> **Stored data entries**:

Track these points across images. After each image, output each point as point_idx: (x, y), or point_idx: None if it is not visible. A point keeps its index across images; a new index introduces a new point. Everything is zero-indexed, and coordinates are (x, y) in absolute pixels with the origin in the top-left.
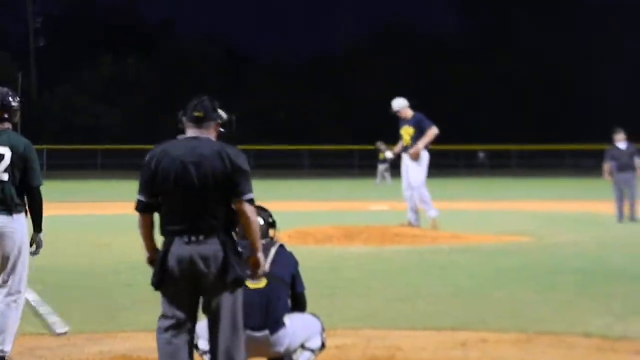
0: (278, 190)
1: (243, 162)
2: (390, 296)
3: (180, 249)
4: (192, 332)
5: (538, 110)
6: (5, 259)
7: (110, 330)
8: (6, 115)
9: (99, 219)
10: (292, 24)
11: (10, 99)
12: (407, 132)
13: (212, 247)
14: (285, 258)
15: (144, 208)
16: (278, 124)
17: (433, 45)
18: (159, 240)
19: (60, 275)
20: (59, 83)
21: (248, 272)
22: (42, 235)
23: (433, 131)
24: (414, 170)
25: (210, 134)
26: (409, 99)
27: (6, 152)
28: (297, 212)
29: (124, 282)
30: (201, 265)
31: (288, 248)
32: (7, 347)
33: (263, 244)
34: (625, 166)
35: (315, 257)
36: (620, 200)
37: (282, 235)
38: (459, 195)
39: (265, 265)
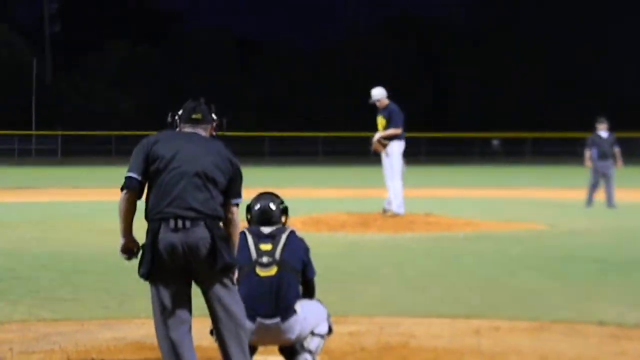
0: (292, 176)
1: (239, 165)
2: (404, 283)
3: (168, 236)
4: (188, 321)
5: (551, 98)
6: None
7: (124, 317)
8: None
9: (112, 205)
10: (301, 12)
11: None
12: (380, 122)
13: (199, 234)
14: (295, 244)
15: (134, 185)
16: (291, 111)
17: (443, 32)
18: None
19: (74, 261)
20: (73, 69)
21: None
22: None
23: (393, 131)
24: (384, 162)
25: (205, 135)
26: (419, 87)
27: None
28: (311, 198)
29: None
30: (190, 253)
31: (300, 234)
32: None
33: (275, 230)
34: (605, 154)
35: (329, 244)
36: (593, 186)
37: (295, 221)
38: (473, 183)
39: (276, 252)
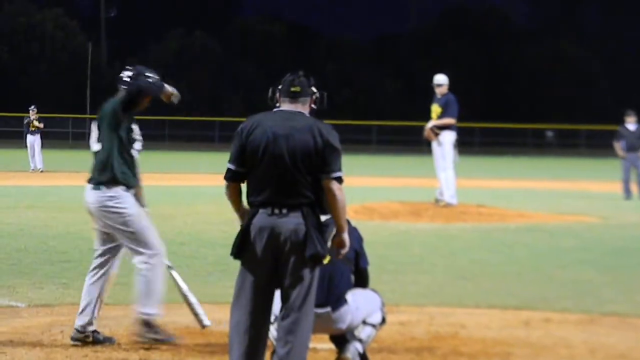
0: (345, 165)
1: (334, 139)
2: (455, 273)
3: (262, 220)
4: (266, 309)
5: (606, 91)
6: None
7: (174, 302)
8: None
9: (163, 190)
10: (359, 1)
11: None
12: (435, 110)
13: (294, 221)
14: (349, 234)
15: (231, 177)
16: (345, 99)
17: (500, 25)
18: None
19: None
20: (128, 54)
21: (329, 248)
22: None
23: (448, 120)
24: (436, 151)
25: (304, 109)
26: (475, 79)
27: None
28: (364, 187)
29: (187, 254)
30: (281, 237)
31: (353, 223)
32: (150, 310)
33: (329, 218)
34: (633, 146)
35: (381, 233)
36: (627, 179)
37: (348, 210)
38: (527, 174)
39: (346, 245)
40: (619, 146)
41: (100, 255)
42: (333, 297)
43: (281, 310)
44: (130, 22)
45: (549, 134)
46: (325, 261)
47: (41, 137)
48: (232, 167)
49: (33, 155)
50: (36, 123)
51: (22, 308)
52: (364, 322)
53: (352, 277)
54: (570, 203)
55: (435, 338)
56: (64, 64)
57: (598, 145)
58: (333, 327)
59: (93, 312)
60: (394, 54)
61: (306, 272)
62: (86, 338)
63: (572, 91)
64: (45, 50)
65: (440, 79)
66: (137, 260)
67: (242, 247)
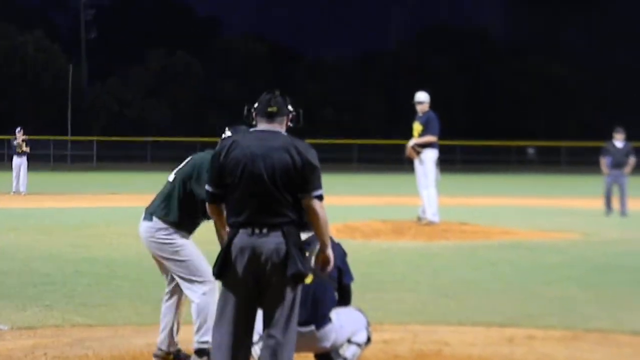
0: (327, 184)
1: (313, 157)
2: (438, 291)
3: (243, 240)
4: (250, 327)
5: (587, 107)
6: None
7: (158, 323)
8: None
9: None
10: (338, 20)
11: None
12: (417, 128)
13: (274, 240)
14: (333, 251)
15: (210, 199)
16: (325, 118)
17: (483, 43)
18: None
19: (108, 267)
20: (109, 75)
21: (312, 267)
22: None
23: (429, 138)
24: (418, 169)
25: (281, 128)
26: (456, 95)
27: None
28: (345, 206)
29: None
30: (262, 257)
31: (336, 240)
32: (205, 338)
33: (311, 236)
34: (618, 164)
35: (363, 252)
36: (609, 195)
37: (330, 228)
38: (509, 192)
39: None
40: (604, 162)
41: (170, 281)
42: (317, 316)
43: (264, 330)
44: (110, 43)
45: (530, 151)
46: (308, 280)
47: (27, 160)
48: (210, 189)
49: (18, 178)
50: (24, 147)
51: (4, 331)
52: (349, 341)
53: (336, 295)
54: (552, 219)
55: (419, 356)
56: (45, 86)
57: (579, 162)
58: (317, 345)
59: (172, 333)
60: (375, 73)
61: (288, 292)
62: (168, 355)
63: (554, 108)
64: (27, 73)
65: (421, 97)
66: (189, 291)
67: (223, 268)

> **Your instructions**:
Start at the top of the entries and repeat each line exactly, ending at the line that contains "37: (282, 235)". Pictures are not part of the copy.

> **Solution**:
Track these points across images. After each image, output each point as point_idx: (x, y), or point_idx: None if it is not visible. A point keeps its index across images; a new index introduces a new point. Everything is zero-indexed, and coordinates are (x, y) in absolute pixels with the origin in the top-left.
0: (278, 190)
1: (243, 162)
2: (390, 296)
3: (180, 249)
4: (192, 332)
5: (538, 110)
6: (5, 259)
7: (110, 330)
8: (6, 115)
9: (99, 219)
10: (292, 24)
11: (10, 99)
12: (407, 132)
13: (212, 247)
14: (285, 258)
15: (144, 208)
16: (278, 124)
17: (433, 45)
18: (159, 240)
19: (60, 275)
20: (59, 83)
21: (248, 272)
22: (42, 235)
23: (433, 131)
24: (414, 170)
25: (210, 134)
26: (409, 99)
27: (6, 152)
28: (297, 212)
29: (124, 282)
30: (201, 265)
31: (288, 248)
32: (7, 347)
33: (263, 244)
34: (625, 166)
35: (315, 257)
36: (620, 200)
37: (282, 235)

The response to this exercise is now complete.